_Document extract_
┏━━

After the crash of 1929, the market had a nice recovery. By April 1930, the market was up 41% from its lows of Nov. 13, 1929. Many believed the worst was over. One of those who did was Benjamin Graham, the father of security analysis, Warren Buffett’s teacher and a great investor in his own right.

In 1930, Graham was 36 years old, a near millionaire who had already enjoyed a lot of success in markets up to that point. So when he met with a successful, retired 93-year-old businessman named John Dix, Graham was full of “smug self-confidence,” as he would admit in his memoir. Graham found Dix “surprisingly alert” as Dix peppered him with all kinds of questions. Then Dix asked him how much money Graham owed to banks. Dix didn’t like what he heard.

That’s because Graham used a lot of debt in his investment fund to finance stock purchases. When Dix heard this, he then offered him a grave warning with “the greatest earnestness.”

Dix said:

Mr. Graham, I want you to do something of the greatest importance to yourself. Get on the train to New York tomorrow; go to your office, sell out your securities; pay off your debts, and return the capital to your partners. I wouldn’t be able to sleep one moment at night if I were in your position in these times, and you shouldn’t be able to sleep either. I’m much older than you, with lots more experience, and you’d better take my advice.

┗━━

_Records_
┏━━

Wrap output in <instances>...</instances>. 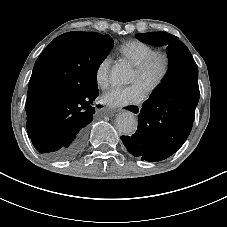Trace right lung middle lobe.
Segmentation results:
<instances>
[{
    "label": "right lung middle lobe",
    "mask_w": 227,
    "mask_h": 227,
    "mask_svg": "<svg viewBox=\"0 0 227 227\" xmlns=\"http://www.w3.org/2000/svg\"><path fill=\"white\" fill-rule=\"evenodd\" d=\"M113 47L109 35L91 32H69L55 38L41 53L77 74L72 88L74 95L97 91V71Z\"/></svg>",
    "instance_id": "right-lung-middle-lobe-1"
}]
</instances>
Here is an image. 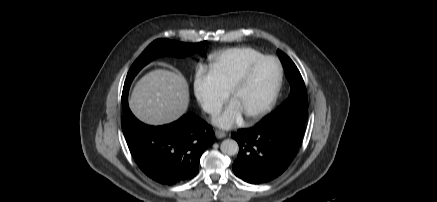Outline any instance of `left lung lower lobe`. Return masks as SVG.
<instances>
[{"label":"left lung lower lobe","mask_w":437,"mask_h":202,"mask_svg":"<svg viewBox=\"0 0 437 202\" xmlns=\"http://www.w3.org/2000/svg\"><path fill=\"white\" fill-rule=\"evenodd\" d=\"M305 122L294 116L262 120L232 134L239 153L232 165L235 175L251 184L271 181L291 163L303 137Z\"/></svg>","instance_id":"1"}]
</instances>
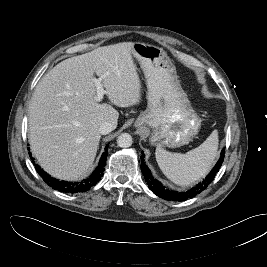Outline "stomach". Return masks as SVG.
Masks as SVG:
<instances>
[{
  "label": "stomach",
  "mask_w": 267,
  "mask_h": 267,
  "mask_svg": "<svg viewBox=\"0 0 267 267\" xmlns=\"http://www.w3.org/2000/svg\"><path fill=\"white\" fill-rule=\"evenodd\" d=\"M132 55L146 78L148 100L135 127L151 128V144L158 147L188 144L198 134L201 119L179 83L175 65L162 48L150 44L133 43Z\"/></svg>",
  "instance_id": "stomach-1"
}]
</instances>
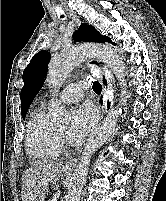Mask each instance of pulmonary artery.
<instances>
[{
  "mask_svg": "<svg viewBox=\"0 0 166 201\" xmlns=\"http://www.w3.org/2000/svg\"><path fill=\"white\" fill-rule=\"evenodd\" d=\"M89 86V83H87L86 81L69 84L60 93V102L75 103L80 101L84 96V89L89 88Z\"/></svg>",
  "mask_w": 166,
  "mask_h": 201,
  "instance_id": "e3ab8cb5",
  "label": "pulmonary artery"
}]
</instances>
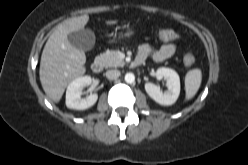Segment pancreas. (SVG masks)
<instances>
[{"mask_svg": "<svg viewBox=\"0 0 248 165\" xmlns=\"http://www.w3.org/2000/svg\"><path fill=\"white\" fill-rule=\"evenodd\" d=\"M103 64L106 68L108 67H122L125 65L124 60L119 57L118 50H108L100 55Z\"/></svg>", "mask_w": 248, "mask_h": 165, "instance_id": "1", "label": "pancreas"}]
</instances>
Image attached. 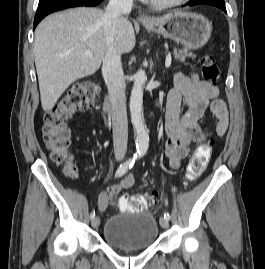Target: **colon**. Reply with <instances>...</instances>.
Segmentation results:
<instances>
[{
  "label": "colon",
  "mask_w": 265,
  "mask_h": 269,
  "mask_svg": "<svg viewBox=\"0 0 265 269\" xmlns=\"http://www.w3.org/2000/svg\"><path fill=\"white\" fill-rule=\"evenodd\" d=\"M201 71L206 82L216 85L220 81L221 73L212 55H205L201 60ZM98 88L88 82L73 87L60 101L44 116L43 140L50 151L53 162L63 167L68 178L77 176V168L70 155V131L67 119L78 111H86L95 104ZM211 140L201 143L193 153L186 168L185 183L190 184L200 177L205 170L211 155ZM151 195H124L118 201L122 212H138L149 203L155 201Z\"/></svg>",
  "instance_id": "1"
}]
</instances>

┗━━
┏━━

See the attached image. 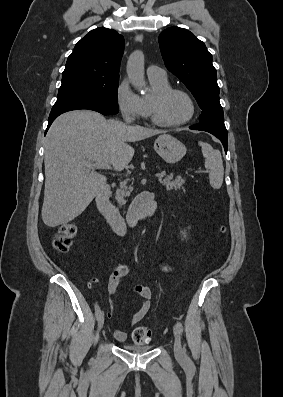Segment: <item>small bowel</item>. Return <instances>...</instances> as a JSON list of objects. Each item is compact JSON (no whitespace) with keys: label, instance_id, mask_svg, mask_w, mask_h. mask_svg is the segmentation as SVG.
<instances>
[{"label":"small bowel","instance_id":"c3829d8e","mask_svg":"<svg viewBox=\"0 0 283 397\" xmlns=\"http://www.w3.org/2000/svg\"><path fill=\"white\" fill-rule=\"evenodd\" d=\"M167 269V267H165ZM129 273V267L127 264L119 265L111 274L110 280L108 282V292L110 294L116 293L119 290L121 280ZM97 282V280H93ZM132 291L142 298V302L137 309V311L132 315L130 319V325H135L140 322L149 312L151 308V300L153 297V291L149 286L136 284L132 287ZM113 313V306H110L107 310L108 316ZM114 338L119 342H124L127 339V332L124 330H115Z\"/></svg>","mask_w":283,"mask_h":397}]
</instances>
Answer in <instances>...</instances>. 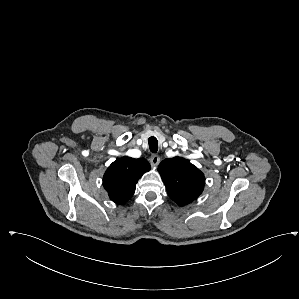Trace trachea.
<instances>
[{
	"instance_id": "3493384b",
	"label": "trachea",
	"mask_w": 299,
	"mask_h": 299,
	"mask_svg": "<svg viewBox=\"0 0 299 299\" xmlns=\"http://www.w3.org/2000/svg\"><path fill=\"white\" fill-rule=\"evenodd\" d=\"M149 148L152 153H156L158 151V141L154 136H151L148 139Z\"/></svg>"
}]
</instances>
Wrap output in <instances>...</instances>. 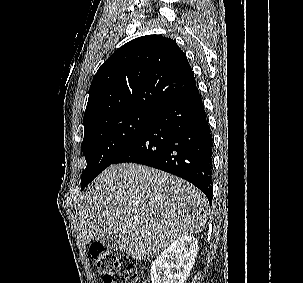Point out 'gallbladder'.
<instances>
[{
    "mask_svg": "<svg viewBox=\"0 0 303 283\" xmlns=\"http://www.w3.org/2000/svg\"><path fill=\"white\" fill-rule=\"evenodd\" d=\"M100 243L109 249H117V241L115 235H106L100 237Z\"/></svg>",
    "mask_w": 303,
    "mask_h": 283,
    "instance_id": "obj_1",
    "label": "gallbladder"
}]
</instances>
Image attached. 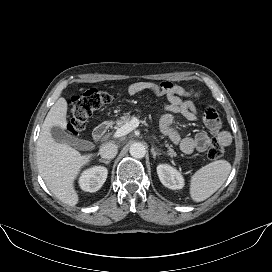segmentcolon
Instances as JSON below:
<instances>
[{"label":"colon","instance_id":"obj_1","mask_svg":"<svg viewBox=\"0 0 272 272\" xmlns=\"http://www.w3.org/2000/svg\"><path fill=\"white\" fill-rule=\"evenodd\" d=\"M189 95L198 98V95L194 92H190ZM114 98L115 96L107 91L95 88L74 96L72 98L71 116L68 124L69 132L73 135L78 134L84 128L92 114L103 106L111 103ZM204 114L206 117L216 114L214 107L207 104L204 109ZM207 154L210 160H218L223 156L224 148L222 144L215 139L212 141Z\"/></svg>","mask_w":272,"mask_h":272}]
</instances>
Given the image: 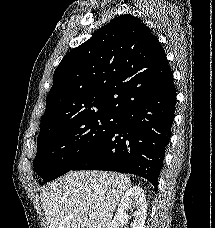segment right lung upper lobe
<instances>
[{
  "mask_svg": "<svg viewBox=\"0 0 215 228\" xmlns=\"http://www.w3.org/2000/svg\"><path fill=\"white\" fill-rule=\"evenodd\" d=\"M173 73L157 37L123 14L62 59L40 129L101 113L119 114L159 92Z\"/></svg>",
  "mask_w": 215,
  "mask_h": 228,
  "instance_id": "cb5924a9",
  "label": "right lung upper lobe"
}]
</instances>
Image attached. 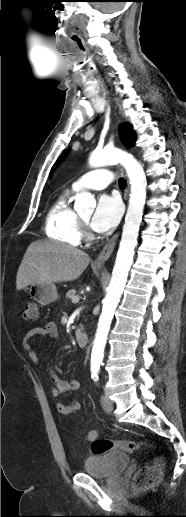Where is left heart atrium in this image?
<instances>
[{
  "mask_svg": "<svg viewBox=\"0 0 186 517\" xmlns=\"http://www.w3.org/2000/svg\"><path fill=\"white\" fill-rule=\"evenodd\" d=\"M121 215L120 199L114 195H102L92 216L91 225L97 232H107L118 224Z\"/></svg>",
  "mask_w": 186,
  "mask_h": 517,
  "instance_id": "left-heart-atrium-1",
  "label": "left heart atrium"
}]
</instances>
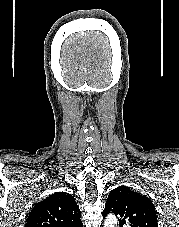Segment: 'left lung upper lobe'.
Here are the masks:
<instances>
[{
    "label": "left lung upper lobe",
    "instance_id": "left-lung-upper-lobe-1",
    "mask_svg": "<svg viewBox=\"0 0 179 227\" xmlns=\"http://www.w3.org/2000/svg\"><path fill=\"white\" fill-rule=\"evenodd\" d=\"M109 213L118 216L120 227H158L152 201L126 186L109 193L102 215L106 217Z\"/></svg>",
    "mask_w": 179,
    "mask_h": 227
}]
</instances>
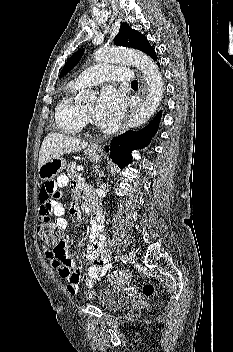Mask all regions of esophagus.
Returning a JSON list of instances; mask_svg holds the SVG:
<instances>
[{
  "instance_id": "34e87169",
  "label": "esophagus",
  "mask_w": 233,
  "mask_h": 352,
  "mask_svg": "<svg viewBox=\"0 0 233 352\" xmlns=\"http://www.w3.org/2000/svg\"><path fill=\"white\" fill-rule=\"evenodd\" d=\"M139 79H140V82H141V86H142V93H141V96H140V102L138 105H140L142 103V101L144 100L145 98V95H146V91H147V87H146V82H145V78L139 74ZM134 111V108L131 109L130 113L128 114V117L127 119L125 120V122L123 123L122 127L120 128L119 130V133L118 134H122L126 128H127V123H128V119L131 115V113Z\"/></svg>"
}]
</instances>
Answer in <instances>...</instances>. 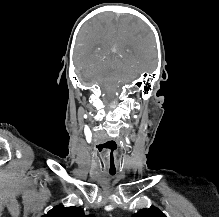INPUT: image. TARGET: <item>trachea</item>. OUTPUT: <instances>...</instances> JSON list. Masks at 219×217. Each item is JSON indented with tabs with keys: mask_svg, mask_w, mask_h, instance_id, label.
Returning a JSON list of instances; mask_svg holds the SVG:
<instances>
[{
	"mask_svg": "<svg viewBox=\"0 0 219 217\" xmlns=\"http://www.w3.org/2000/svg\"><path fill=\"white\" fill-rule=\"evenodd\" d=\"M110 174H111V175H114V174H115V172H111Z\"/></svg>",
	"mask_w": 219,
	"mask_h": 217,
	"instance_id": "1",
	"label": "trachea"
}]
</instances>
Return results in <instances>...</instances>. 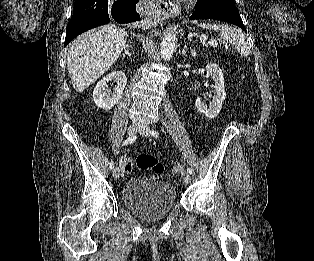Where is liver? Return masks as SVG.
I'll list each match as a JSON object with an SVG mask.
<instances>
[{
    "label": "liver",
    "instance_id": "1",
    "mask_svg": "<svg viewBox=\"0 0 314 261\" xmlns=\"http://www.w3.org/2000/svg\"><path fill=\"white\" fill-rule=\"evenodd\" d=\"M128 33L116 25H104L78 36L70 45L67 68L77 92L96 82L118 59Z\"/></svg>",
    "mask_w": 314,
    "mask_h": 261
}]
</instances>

┗━━
┏━━

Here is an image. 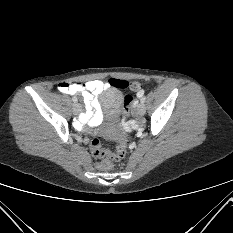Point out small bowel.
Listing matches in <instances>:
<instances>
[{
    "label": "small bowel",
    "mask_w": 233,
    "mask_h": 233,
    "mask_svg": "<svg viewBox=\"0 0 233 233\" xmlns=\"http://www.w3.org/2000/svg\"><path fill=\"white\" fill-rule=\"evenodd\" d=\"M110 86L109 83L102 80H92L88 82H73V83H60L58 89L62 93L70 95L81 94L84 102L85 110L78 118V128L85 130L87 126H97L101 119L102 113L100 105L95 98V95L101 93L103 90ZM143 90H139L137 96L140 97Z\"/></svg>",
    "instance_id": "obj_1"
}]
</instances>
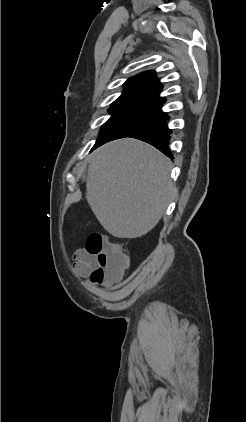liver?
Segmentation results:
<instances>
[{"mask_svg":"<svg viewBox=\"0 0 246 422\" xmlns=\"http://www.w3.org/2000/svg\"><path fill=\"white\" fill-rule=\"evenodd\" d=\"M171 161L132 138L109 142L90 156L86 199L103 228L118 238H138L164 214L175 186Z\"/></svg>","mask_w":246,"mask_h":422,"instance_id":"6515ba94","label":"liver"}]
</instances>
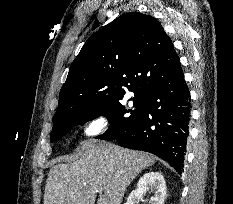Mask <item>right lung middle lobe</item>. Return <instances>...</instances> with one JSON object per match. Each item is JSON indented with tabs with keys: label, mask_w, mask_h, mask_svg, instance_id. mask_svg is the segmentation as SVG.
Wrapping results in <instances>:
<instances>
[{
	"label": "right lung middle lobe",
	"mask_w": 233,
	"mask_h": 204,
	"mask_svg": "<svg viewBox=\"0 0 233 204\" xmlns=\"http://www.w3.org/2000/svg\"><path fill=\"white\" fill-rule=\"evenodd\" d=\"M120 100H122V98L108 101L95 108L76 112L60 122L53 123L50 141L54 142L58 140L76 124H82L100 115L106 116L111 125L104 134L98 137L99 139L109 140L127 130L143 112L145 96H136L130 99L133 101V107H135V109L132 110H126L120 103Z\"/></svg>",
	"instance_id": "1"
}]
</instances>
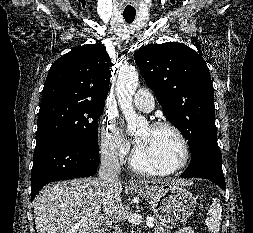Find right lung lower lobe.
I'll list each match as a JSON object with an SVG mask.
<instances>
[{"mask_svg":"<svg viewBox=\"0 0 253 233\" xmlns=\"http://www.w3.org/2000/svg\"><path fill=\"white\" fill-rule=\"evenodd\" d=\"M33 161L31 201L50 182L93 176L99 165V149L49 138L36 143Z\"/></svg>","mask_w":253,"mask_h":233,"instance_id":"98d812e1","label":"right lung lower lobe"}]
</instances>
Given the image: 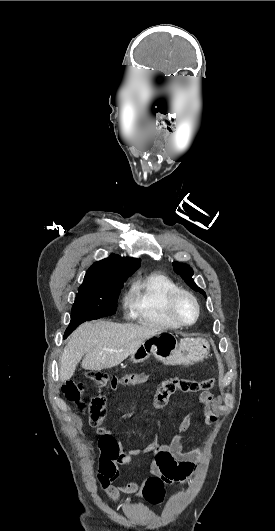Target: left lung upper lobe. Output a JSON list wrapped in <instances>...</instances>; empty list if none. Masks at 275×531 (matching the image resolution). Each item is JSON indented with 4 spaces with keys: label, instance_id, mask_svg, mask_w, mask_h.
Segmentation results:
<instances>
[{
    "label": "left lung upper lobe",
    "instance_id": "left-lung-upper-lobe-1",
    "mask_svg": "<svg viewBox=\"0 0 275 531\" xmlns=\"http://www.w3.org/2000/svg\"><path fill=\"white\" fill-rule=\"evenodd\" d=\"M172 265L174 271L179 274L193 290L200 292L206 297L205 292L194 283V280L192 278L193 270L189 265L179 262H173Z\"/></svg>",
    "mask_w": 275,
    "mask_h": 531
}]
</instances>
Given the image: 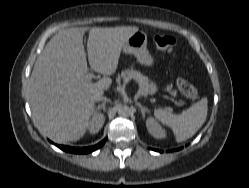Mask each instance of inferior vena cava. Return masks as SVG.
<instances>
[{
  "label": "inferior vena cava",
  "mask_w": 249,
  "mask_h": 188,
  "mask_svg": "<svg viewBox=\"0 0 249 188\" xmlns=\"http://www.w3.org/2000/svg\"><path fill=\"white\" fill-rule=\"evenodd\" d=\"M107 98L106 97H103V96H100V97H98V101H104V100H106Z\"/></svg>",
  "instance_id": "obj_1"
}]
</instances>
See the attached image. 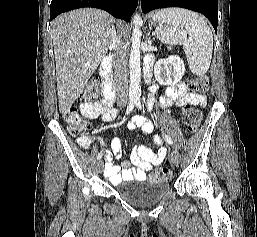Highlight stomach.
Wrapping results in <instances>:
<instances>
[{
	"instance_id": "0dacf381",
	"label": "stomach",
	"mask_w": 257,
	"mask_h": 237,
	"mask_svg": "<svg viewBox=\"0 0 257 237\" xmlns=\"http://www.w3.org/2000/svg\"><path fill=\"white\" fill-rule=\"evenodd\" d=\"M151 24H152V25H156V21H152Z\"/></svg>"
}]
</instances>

┗━━

_Problem details_
Transcribe word for word the part of the Benjamin Graham passage that opens with the words containing "In 1930, Graham" and closes with "what he heard.".

_Finished answer_
In 1930, Graham was 36 years old, a near millionaire who had already enjoyed a lot of success in markets up to that point. So when he met with a successful, retired 93-year-old businessman named John Dix, Graham was full of “smug self-confidence,” as he would admit in his memoir. Graham found Dix “surprisingly alert” as Dix peppered him with all kinds of questions. Then Dix asked him how much money Graham owed to banks. Dix didn’t like what he heard.